2019-04-29 SIMD Integration
Posted in : TerreSculptor on by : dgreen Comments: Tags: SIMD
TerreSculptor Version 2 is currently under development.
This new version includes more than 250 significant new features and major software updates.
Follow the Twitter feed for near-daily updates.
One of the major software features that is being developed for TerreSculptor is the utilization of processor SIMD instructions.
SIMD is an acronym for “Single Instruction Multiple Data”, which constitutes parallel processing of numerous mathematical algorithms such as ‘add’ and ‘multiply’ upon sets of data.
What does SIMD mean for TerreSculptor?
TerreSculptor already supports multi-threading on most of its devices and filters, so if you have a quad-core processor, the device or filter will execute approximately four times faster than the single thread version of the software.
Note that Hyper-threads result in very little performance gain so they will not be mentioned here.
The SIMD features vary by the processor and typically provide 128-bit and 256-bit parallel registers for math operations.
TerreSculptor internally manages most data as floating-point values which is 32-bit data.
So a SIMD 128-bit register can perform four floating-point operations simultaneously, resulting in a theoretical 400% performance increase.
And a SIMD 256-bit register can perform eight floating-point operations simultaneously, resulting in a theoretical 800% performance increase.
The introduction of SIMD on many of the TerreSculptor devices and filters on most current processors will result in as much as a four-times to eight-times performance boost.
Over the coming months SIMD will be implemented in the majority of TerreSculptor functions and methods, including arrays, devices (generators and modifiers), and filters.
On a 6-core AVX2-equipped processor, the multi-threading plus SIMD performance increase should be typically 48 times faster than the single thread execution of the algorithm.
A few generalized notes about the processor SIMD registers:
SIMD Register Sizes
|AVX2||256-bit (Haswell and later)|
Processor Family SIMD Support
Note: this is a general list and is not complete, see Intel for your specific processor.
|Intel iX-2000||Sandy Bridge||SSE4.1 SSE4.2 AVX|
|Intel iX-3000||Ivy Bridge||SSE4.1 SSE4.2 AVX|
|Intel iX-4000||Haswell||SSE4.1 SSE4.2 AVX2|
|Intel iX-5000||Broadwell||SSE4.1 SSE4.2 AVX2|
|Intel iX-6000||Broadwell E||SSE4.1 SSE4.2 AVX2|
|Intel iX-7000||Kaby Lake||SSE4.1 SSE4.2 AVX2|
|Intel iX-8000||Coffee Lake||SSE4.1 SSE4.2 AVX2|
|Intel iX-9000||Coffee Lake||SSE4.1 SSE4.2 AVX2|
Initial testing and benchmarking has already began in the TerreSculptor code-base.

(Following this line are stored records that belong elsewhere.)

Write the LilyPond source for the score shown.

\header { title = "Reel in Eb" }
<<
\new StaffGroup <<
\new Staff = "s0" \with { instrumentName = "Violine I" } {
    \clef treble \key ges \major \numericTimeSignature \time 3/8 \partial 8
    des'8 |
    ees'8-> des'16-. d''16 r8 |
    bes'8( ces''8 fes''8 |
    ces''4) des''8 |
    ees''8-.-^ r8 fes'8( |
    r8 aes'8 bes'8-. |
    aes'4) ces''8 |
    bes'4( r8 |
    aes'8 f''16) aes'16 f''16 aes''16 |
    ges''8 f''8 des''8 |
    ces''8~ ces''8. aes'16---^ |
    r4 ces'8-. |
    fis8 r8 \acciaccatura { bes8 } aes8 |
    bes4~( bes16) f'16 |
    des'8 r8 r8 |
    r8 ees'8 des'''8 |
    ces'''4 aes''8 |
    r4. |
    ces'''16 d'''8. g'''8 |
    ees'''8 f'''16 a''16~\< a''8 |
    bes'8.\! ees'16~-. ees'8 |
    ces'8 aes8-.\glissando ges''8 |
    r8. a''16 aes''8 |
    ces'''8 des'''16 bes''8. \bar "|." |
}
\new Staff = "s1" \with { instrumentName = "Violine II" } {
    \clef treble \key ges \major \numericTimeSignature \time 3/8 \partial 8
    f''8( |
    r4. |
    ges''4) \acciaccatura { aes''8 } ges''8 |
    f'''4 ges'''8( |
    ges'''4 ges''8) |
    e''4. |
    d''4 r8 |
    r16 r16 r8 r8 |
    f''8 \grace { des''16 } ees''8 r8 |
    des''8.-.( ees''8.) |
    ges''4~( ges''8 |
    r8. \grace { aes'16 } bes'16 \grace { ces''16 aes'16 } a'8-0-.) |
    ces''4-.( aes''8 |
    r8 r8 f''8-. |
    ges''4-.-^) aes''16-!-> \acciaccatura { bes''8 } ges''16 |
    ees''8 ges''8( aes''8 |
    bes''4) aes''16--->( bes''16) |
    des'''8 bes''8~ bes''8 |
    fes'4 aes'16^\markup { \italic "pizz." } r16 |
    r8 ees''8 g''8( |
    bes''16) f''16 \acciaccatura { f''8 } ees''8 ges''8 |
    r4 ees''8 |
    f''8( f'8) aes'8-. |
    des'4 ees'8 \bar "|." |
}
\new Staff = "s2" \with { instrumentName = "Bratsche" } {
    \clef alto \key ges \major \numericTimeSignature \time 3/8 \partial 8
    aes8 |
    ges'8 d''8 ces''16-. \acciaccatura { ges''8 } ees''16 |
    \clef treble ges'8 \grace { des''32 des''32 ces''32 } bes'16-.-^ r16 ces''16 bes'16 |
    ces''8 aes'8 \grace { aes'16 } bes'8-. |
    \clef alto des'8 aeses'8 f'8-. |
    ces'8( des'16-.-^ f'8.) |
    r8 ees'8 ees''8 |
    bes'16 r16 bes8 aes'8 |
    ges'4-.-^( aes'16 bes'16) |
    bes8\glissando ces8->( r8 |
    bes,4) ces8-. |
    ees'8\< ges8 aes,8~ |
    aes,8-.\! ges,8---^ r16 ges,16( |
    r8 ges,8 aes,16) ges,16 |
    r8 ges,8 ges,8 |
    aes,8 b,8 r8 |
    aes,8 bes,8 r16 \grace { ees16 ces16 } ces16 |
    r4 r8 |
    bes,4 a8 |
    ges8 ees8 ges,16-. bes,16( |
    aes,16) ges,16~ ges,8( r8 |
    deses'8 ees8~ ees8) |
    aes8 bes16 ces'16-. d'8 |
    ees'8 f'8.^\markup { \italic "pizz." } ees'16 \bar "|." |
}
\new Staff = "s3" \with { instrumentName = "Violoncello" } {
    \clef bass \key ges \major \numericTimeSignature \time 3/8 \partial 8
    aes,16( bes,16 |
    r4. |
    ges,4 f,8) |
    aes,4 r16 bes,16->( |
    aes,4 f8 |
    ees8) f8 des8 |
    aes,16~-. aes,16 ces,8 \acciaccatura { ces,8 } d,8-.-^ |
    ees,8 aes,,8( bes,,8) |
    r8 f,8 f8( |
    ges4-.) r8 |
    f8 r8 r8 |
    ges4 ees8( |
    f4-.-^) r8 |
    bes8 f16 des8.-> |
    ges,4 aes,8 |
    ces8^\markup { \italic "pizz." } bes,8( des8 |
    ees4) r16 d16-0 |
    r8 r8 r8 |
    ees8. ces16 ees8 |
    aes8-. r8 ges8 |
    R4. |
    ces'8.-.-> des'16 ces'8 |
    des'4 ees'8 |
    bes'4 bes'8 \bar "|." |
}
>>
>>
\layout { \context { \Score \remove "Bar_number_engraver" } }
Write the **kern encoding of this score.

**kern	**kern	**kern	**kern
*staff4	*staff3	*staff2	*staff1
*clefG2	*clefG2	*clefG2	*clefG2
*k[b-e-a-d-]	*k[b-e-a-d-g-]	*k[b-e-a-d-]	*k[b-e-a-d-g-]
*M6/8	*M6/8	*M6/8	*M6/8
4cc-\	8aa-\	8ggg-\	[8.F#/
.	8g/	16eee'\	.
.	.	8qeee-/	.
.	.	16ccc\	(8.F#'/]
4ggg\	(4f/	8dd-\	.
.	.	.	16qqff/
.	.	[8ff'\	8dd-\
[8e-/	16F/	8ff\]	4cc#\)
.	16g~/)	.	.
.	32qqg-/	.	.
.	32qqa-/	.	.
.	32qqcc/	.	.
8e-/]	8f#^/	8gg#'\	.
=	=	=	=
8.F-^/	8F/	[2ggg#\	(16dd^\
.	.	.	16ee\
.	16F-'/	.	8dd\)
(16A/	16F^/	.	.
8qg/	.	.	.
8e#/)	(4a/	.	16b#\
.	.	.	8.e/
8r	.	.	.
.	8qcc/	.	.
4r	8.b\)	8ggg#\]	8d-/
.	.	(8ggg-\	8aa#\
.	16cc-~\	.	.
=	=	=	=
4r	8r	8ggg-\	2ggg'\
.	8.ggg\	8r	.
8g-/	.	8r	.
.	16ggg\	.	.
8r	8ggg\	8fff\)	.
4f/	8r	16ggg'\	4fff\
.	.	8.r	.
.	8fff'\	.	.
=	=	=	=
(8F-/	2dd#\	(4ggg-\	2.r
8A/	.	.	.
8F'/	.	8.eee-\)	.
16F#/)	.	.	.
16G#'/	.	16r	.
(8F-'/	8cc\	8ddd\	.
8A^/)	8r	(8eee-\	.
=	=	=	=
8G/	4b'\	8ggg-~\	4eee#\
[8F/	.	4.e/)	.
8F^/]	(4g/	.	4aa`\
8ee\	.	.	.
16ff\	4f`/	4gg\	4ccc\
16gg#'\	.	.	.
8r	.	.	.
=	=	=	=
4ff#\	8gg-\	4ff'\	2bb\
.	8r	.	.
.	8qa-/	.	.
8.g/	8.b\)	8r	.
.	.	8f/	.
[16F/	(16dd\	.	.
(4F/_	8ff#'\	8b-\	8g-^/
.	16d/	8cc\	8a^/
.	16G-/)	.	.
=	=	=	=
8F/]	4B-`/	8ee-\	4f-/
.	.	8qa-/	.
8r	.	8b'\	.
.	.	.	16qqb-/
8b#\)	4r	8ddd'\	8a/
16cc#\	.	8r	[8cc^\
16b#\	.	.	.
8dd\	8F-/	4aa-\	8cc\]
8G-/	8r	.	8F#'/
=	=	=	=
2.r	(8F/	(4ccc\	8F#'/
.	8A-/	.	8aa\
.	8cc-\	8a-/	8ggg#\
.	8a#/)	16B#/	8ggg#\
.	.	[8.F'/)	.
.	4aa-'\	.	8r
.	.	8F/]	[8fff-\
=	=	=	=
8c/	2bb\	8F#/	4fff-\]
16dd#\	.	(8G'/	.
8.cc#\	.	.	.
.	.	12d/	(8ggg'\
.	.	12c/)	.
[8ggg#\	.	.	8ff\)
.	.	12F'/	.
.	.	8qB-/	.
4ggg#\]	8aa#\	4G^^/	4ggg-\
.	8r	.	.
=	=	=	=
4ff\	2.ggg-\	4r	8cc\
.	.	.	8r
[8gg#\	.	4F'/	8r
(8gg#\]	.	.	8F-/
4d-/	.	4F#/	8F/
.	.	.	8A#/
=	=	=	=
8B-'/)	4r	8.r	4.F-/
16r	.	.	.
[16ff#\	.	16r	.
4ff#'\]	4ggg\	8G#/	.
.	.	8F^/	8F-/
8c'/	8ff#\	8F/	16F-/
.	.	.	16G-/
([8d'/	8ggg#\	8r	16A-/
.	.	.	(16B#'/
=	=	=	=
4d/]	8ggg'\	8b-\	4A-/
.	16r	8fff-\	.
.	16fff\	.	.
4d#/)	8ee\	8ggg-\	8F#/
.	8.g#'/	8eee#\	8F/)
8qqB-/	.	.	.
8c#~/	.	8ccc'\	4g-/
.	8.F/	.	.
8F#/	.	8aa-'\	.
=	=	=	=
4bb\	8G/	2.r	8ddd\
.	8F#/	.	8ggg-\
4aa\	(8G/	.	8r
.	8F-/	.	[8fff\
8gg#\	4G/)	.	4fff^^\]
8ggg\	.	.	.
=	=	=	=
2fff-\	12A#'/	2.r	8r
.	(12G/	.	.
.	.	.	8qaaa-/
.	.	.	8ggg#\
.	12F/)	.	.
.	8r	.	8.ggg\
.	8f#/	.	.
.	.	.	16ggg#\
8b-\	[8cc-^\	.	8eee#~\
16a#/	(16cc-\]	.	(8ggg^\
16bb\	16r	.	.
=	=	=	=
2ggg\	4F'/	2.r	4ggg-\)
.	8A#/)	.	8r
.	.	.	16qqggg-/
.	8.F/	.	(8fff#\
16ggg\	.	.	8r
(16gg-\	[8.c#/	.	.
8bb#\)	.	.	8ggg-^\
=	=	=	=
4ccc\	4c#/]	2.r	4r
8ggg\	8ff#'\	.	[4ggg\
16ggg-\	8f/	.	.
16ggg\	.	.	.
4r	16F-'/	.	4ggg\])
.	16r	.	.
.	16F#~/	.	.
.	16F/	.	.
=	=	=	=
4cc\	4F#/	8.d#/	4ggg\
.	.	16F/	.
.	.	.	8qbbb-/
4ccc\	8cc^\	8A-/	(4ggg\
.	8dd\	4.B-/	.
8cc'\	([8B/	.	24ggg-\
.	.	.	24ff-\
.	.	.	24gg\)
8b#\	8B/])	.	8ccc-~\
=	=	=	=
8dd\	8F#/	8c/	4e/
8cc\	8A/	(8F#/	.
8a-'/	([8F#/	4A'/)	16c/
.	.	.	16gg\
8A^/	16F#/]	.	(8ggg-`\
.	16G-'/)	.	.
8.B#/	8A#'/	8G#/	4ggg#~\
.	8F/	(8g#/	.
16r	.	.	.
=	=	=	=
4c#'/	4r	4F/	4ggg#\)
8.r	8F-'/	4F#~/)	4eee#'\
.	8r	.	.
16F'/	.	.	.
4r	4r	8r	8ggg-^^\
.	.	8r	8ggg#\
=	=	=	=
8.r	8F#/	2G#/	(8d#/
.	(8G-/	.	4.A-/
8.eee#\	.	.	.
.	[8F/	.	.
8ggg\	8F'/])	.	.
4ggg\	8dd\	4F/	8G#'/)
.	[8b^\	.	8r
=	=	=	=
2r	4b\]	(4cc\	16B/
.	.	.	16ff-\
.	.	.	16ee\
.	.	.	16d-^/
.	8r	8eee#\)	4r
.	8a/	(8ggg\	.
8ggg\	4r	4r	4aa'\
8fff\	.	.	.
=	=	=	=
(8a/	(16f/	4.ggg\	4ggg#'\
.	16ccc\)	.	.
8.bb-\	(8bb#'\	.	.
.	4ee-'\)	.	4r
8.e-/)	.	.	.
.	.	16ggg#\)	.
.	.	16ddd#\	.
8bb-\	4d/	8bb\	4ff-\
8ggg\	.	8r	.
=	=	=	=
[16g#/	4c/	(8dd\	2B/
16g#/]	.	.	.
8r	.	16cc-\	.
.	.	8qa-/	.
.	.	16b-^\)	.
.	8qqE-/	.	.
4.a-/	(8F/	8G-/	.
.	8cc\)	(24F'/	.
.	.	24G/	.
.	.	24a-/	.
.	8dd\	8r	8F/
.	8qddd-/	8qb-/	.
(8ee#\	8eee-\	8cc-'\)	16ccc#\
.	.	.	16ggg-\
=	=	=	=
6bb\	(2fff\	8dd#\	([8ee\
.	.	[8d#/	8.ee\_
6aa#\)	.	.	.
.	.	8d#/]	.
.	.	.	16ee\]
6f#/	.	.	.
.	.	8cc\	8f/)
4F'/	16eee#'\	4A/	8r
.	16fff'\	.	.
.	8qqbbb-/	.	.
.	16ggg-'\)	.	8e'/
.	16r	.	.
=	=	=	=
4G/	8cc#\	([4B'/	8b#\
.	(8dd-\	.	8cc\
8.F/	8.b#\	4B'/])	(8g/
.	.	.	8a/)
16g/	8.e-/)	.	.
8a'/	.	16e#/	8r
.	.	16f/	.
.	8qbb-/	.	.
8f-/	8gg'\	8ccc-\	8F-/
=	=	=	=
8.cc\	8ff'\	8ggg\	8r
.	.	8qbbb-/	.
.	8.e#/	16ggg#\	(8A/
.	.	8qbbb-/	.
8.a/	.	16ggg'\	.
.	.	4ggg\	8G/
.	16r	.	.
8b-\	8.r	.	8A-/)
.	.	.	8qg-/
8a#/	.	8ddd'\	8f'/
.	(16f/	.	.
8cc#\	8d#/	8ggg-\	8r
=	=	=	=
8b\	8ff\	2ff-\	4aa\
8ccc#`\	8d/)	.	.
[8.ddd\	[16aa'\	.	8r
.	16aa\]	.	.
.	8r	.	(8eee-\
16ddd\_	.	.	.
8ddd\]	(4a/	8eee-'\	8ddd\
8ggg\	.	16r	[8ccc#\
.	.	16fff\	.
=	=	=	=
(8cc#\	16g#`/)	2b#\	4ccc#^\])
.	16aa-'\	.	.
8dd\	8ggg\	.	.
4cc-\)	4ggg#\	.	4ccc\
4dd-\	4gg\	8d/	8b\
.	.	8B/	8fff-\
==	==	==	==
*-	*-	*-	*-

Executing an SSE/AVX SIMD version of the Altitude Center algorithm results in a better than 300% performance boost.
This specific test’s results were conducted on a Windows 7 i7-2600K computer system.
Additional benchmarking on other systems will be conducted.
This test was performed on an 8192×8192 floating point datamap (heightmap).
The Altitude Top, Altitude Bottom, and the slower Altitude Center benchmark value of 300ms+ in the application logs is the current single-threaded code.
The 101ms benchmark value is with just the 128-bit SSE/AVX SIMD, which performs four simultaneous executions.
This value is expected to be almost half again with AVX2, and again down to another 25% on a quad-core, when this algorithm is multi-threaded.
This will be a performance increase from ~300ms down to ~75ms on a quad-core processor and down again to ~10ms on a quad-core AVX2 supported processor.
Additional preliminary performance tests have been completed using AVX2 instructions with 256-bit registers, allowing for 8 parallel operations.
The 8192×8192 floating-point datamap altitude modification that takes ~300ms single-threaded takes only ~45ms using AVX2 SIMD.
Additional tests will be completed shortly with full multi-threading plus SIMD on multiple hardware platforms.
I am interested to see how a 12-thread i7 with AVX2 SIMD performs, the theoretical performance gain is 12*8 or 96 times faster than single-threaded, although I would expect it to actually be around 56 times faster in reality.
The end goal with all of this work is to have all of the arrays, generators, modifiers, and filters execute at the highest performance speed, since upcoming features in TerreSculptor include the Terrain Stack and a Mask Editor with Filter Stack.
The goal with these features is to have them execute in real-time or near-real-time.
The Mask Editor, displaying a grayscale weightmap, and a stack of filters such as Brightness, Contrast, Intensity, Normalize, Gaussian Blur, that can execute in near-real-time while the filter parameters are being adjusted will be a nice feature.